«A quand un sommet mondial sur la Révolution alimentaire?» – la tribune de Sylvain Bonnet

Sylvain Bonnet 05 octobre 2020 à 12h45

Sylvain Bonnet

« L’érosion de la nature et du vivant atteint en effet un point critique : la 13e édition du rapport du WWF sur le sujet, publié il y a quelques jours, déplore un recul de 68 % des populations de vertébrés en moins de cinquante ans »

L’Assemblée générale des Nations unies (AGNU) s’ouvre cette semaine et la biodiversité, en particulier, devrait être au cœur des débats avec un side event dédié, en attendant le congrès de la Nature (UICN).

L’érosion de la nature et du vivant atteint en effet un point critique : la 13e édition du rapport du WWF sur le sujet, publié il y a quelques jours, déplore un recul de 68 % des populations de vertébrés en moins de cinquante ans. Et d’après l’IPBES, 1 million d’espèces animales sont menacées d’extinction – cent fois plus qu’il y a un siècle.

Malgré l’urgence, les politiques de conservation de la nature, comme le soulignait le Conseil d’analyse économique dans un récent rapport, affichent des résultats « décevants ». Pourquoi ? Principalement parce qu’elles manquent de vision systémique. Or porter un regard global sur les écosystèmes permet justement de traiter l’une des causes majeures du recul de la biodiversité : l’insoutenabilité de notre modèle alimentaire.

Fondé sur l’agriculture intensive, la surexploitation, des changements d’usage brutaux des terres et des mers, la pollution chimique, il déstabilise massivement les milieux naturels. D’après le WWF, notre système de production alimentaire est à l’origine de 80 % de la déforestation, de 30 % des émissions de gaz à effet de serre et 50 % des pertes de biodiversité en eau douce. Ajoutons que les terres cultivables sont dédiées aux 2/3 à l’alimentation animale, avec pour conséquence un rendement alimentaire irrationnel : 8 calories végétales servent à produire 1 calorie animale destinée à la consommation humaine.

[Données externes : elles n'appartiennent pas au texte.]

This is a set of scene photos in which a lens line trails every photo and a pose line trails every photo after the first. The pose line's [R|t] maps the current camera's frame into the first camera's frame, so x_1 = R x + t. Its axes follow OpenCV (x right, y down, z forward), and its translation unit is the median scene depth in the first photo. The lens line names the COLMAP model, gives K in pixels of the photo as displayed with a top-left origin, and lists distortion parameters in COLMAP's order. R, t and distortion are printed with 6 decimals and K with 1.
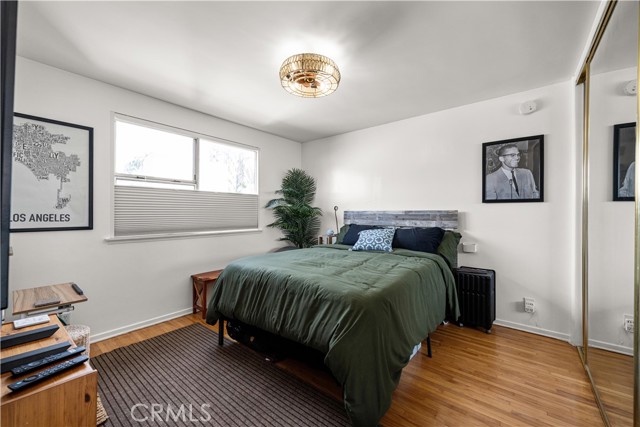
lens RADIAL K [[252.3, 0, 319.4], [0, 252.3, 213.1], [0, 0, 1]] dist [0.000817, 0.000120]
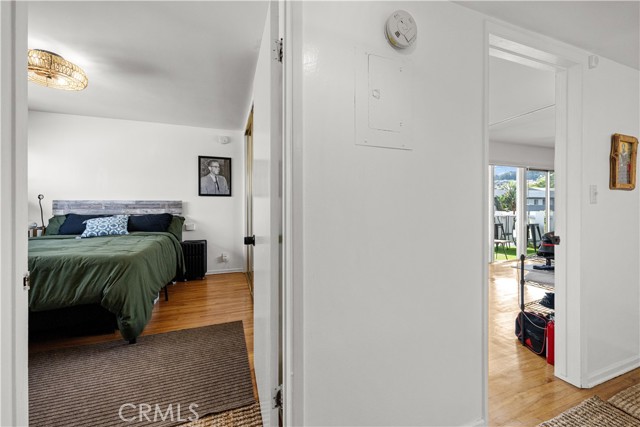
lens RADIAL K [[255.2, 0, 322.2], [0, 255.2, 207.2], [0, 0, 1]] dist [0.001544, 0.000095]
pose [[0.504158, -0.005425, 0.863594, -0.299779], [0.002324, 0.999985, 0.004925, 0.021201], [-0.863608, -0.000476, 0.504164, -0.406156]]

Pour sauver le vivant, le WWF lui-même préconise une réduction de 50 % de la consommation de protéines animales d’ici 2050

Diversité biologique. Dévastateur pour la diversité biologique, ce système est aussi lourd de conséquences pour la santé humaine. Alors même qu’1 personne sur 9 dans le monde souffre de la faim, 30 % des produits alimentaires mondiaux sont gaspillés. Dans le même temps, l’OMS table sur 3,5 milliards de personnes en surpoids et près 500 millions de personnes atteintes de diabètes d’ici 10 ans.

Ce modèle est à bout de souffle – pour la planète, pour le vivant, pour les personnes. Une révolution alimentaire est à engager d’urgence, pour nourrir de façon saine, durable et équitable les 10 milliards d’êtres humains que nous serons en 2030. Aussi impérieuse que la transition économique ou numérique, elle doit être à la fois industrielle et culturelle. Industrielle, car elle exige de revisiter nos modes de production et de distribution pour rationaliser les rendements, réduire l’empreinte carbone et écosystémique, traquer les gaspillages à chaque étape de la chaîne. Culturelle, car il nous faut apprendre à manger différemment. Pour sauver le vivant, le WWF lui-même préconise une réduction de 50 % de la consommation de protéines animales d’ici 2050.

Chacun a en main une part de responsabilité – pouvoir publics, citoyens, entreprises. Ces dernières notamment sont en pointe pour apporter des solutions alimentaires innovantes comme le séchage des aliments ou les cultures en verticalité, qui permettent à la fois de réinventer le bol alimentaire et de réduire l’empreinte naturelle. Mais ce combat doit être mené ensemble, de façon concertée, avec une vision globale. A quand, donc, un sommet mondial sur la révolution alimentaire ? Celle-ci participe pleinement de l’Agenda 2030 des Nations Unies, et irrigue en profondeur les 17 Objectifs de Développement durable. Surtout, ne la manquons pas.

Sylvain Bonnet, Président fondateur de NL international et auteur de livre sur l’équilibre alimentaire (Le bien-être au cœur de votre vie, Vivre mince, mieux, plus longtemps : le guide de ma santé plus durable).